Assignment: Copy out every entry, keeping each character the same.

[Opening Information given section]

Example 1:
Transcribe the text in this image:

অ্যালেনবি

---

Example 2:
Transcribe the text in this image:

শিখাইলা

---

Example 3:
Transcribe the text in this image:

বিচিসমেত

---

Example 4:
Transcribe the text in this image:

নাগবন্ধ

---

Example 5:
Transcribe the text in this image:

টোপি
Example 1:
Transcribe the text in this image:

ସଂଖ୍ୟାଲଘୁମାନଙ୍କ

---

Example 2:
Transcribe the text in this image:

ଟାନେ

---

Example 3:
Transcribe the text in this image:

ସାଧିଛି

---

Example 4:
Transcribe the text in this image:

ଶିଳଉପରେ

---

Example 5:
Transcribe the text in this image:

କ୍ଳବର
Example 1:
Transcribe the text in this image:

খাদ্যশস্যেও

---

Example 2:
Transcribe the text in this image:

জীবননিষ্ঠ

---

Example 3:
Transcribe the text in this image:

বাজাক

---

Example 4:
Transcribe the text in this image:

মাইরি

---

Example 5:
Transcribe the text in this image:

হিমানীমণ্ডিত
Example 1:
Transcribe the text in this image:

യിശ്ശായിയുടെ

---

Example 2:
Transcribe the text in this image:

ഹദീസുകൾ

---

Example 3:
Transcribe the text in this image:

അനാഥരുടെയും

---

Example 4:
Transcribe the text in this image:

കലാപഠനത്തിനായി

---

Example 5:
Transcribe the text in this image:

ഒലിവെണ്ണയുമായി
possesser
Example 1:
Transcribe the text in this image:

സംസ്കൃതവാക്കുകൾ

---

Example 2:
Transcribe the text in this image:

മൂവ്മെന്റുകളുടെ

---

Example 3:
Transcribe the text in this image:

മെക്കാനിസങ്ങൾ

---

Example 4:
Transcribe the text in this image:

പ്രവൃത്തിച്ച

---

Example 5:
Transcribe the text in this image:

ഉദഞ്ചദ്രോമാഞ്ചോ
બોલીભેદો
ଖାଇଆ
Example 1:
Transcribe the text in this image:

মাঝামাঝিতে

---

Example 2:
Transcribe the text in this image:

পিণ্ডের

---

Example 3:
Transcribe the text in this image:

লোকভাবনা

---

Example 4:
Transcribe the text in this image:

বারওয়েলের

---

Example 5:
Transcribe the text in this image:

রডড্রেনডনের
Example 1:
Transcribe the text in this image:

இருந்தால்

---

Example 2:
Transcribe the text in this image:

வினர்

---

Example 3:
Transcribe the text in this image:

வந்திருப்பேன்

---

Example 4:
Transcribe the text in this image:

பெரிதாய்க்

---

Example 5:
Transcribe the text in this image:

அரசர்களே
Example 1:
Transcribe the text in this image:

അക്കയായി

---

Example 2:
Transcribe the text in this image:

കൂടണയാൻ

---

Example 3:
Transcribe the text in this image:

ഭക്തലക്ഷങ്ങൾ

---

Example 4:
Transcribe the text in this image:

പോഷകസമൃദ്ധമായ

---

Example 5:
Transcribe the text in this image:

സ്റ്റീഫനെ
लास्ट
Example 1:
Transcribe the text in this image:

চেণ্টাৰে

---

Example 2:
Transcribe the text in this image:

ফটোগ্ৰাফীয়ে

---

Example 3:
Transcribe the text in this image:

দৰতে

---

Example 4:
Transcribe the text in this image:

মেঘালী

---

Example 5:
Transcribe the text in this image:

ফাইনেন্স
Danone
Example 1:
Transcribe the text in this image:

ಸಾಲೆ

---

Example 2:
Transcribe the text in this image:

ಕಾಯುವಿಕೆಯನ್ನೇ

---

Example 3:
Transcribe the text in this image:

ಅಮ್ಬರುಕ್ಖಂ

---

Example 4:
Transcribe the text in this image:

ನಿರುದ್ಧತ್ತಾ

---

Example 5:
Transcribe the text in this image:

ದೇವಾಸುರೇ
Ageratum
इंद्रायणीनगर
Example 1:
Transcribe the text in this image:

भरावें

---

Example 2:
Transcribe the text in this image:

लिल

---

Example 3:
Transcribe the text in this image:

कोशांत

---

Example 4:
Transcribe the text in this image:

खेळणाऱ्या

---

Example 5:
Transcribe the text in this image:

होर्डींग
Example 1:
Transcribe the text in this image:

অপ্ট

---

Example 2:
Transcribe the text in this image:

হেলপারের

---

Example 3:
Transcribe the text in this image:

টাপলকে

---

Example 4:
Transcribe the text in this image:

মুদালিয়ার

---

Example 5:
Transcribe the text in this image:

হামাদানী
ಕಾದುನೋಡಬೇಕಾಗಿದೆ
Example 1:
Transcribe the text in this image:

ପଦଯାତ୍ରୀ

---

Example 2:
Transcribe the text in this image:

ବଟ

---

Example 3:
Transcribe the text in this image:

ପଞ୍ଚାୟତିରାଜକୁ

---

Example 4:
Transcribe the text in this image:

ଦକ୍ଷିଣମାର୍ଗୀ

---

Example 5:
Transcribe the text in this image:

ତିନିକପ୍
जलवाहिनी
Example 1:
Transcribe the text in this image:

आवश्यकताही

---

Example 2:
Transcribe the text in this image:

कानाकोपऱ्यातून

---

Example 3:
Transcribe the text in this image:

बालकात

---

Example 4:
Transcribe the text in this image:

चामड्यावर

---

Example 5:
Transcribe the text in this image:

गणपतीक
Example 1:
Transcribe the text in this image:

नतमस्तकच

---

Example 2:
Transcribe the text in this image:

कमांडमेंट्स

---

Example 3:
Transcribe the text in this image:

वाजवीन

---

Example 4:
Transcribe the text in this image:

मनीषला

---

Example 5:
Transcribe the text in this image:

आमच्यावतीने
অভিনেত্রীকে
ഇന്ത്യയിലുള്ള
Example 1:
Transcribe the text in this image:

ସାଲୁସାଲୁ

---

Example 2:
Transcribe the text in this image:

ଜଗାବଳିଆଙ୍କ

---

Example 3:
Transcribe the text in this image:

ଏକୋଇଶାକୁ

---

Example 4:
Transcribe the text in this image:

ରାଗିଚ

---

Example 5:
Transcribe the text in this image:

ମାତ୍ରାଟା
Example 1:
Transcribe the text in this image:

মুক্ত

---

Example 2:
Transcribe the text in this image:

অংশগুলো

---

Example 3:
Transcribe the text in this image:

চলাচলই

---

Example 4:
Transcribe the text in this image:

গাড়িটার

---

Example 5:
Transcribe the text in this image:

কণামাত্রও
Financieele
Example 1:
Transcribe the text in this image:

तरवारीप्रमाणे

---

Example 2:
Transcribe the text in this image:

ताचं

[Closing Information given section]

Problem solution:
Example 1:
Transcribe the text in this image:

অ্যালেনবি

---

Example 2:
Transcribe the text in this image:

শিখাইলা

---

Example 3:
Transcribe the text in this image:

বিচিসমেত

---

Example 4:
Transcribe the text in this image:

নাগবন্ধ

---

Example 5:
Transcribe the text in this image:

টোপি
Example 1:
Transcribe the text in this image:

ସଂଖ୍ୟାଲଘୁମାନଙ୍କ

---

Example 2:
Transcribe the text in this image:

ଟାନେ

---

Example 3:
Transcribe the text in this image:

ସାଧିଛି

---

Example 4:
Transcribe the text in this image:

ଶିଳଉପରେ

---

Example 5:
Transcribe the text in this image:

କ୍ଳବର
Example 1:
Transcribe the text in this image:

খাদ্যশস্যেও

---

Example 2:
Transcribe the text in this image:

জীবননিষ্ঠ

---

Example 3:
Transcribe the text in this image:

বাজাক

---

Example 4:
Transcribe the text in this image:

মাইরি

---

Example 5:
Transcribe the text in this image:

হিমানীমণ্ডিত
Example 1:
Transcribe the text in this image:

യിശ്ശായിയുടെ

---

Example 2:
Transcribe the text in this image:

ഹദീസുകൾ

---

Example 3:
Transcribe the text in this image:

അനാഥരുടെയും

---

Example 4:
Transcribe the text in this image:

കലാപഠനത്തിനായി

---

Example 5:
Transcribe the text in this image:

ഒലിവെണ്ണയുമായി
possesser
Example 1:
Transcribe the text in this image:

സംസ്കൃതവാക്കുകൾ

---

Example 2:
Transcribe the text in this image:

മൂവ്മെന്റുകളുടെ

---

Example 3:
Transcribe the text in this image:

മെക്കാനിസങ്ങൾ

---

Example 4:
Transcribe the text in this image:

പ്രവൃത്തിച്ച

---

Example 5:
Transcribe the text in this image:

ഉദഞ്ചദ്രോമാഞ്ചോ
બોલીભેદો
ଖାଇଆ
Example 1:
Transcribe the text in this image:

মাঝামাঝিতে

---

Example 2:
Transcribe the text in this image:

পিণ্ডের

---

Example 3:
Transcribe the text in this image:

লোকভাবনা

---

Example 4:
Transcribe the text in this image:

বারওয়েলের

---

Example 5:
Transcribe the text in this image:

রডড্রেনডনের
Example 1:
Transcribe the text in this image:

இருந்தால்

---

Example 2:
Transcribe the text in this image:

வினர்

---

Example 3:
Transcribe the text in this image:

வந்திருப்பேன்

---

Example 4:
Transcribe the text in this image:

பெரிதாய்க்

---

Example 5:
Transcribe the text in this image:

அரசர்களே
Example 1:
Transcribe the text in this image:

അക്കയായി

---

Example 2:
Transcribe the text in this image:

കൂടണയാൻ

---

Example 3:
Transcribe the text in this image:

ഭക്തലക്ഷങ്ങൾ

---

Example 4:
Transcribe the text in this image:

പോഷകസമൃദ്ധമായ

---

Example 5:
Transcribe the text in this image:

സ്റ്റീഫനെ
लास्ट
Example 1:
Transcribe the text in this image:

চেণ্টাৰে

---

Example 2:
Transcribe the text in this image:

ফটোগ্ৰাফীয়ে

---

Example 3:
Transcribe the text in this image:

দৰতে

---

Example 4:
Transcribe the text in this image:

মেঘালী

---

Example 5:
Transcribe the text in this image:

ফাইনেন্স
Danone
Example 1:
Transcribe the text in this image:

ಸಾಲೆ

---

Example 2:
Transcribe the text in this image:

ಕಾಯುವಿಕೆಯನ್ನೇ

---

Example 3:
Transcribe the text in this image:

ಅಮ್ಬರುಕ್ಖಂ

---

Example 4:
Transcribe the text in this image:

ನಿರುದ್ಧತ್ತಾ

---

Example 5:
Transcribe the text in this image:

ದೇವಾಸುರೇ
Ageratum
इंद्रायणीनगर
Example 1:
Transcribe the text in this image:

भरावें

---

Example 2:
Transcribe the text in this image:

लिल

---

Example 3:
Transcribe the text in this image:

कोशांत

---

Example 4:
Transcribe the text in this image:

खेळणाऱ्या

---

Example 5:
Transcribe the text in this image:

होर्डींग
Example 1:
Transcribe the text in this image:

অপ্ট

---

Example 2:
Transcribe the text in this image:

হেলপারের

---

Example 3:
Transcribe the text in this image:

টাপলকে

---

Example 4:
Transcribe the text in this image:

মুদালিয়ার

---

Example 5:
Transcribe the text in this image:

হামাদানী
ಕಾದುನೋಡಬೇಕಾಗಿದೆ
Example 1:
Transcribe the text in this image:

ପଦଯାତ୍ରୀ

---

Example 2:
Transcribe the text in this image:

ବଟ

---

Example 3:
Transcribe the text in this image:

ପଞ୍ଚାୟତିରାଜକୁ

---

Example 4:
Transcribe the text in this image:

ଦକ୍ଷିଣମାର୍ଗୀ

---

Example 5:
Transcribe the text in this image:

ତିନିକପ୍
जलवाहिनी
Example 1:
Transcribe the text in this image:

आवश्यकताही

---

Example 2:
Transcribe the text in this image:

कानाकोपऱ्यातून

---

Example 3:
Transcribe the text in this image:

बालकात

---

Example 4:
Transcribe the text in this image:

चामड्यावर

---

Example 5:
Transcribe the text in this image:

गणपतीक
Example 1:
Transcribe the text in this image:

नतमस्तकच

---

Example 2:
Transcribe the text in this image:

कमांडमेंट्स

---

Example 3:
Transcribe the text in this image:

वाजवीन

---

Example 4:
Transcribe the text in this image:

मनीषला

---

Example 5:
Transcribe the text in this image:

आमच्यावतीने
অভিনেত্রীকে
ഇന്ത്യയിലുള്ള
Example 1:
Transcribe the text in this image:

ସାଲୁସାଲୁ

---

Example 2:
Transcribe the text in this image:

ଜଗାବଳିଆଙ୍କ

---

Example 3:
Transcribe the text in this image:

ଏକୋଇଶାକୁ

---

Example 4:
Transcribe the text in this image:

ରାଗିଚ

---

Example 5:
Transcribe the text in this image:

ମାତ୍ରାଟା
Example 1:
Transcribe the text in this image:

মুক্ত

---

Example 2:
Transcribe the text in this image:

অংশগুলো

---

Example 3:
Transcribe the text in this image:

চলাচলই

---

Example 4:
Transcribe the text in this image:

গাড়িটার

---

Example 5:
Transcribe the text in this image:

কণামাত্রও
Financieele
Example 1:
Transcribe the text in this image:

तरवारीप्रमाणे

---

Example 2:
Transcribe the text in this image:

ताचं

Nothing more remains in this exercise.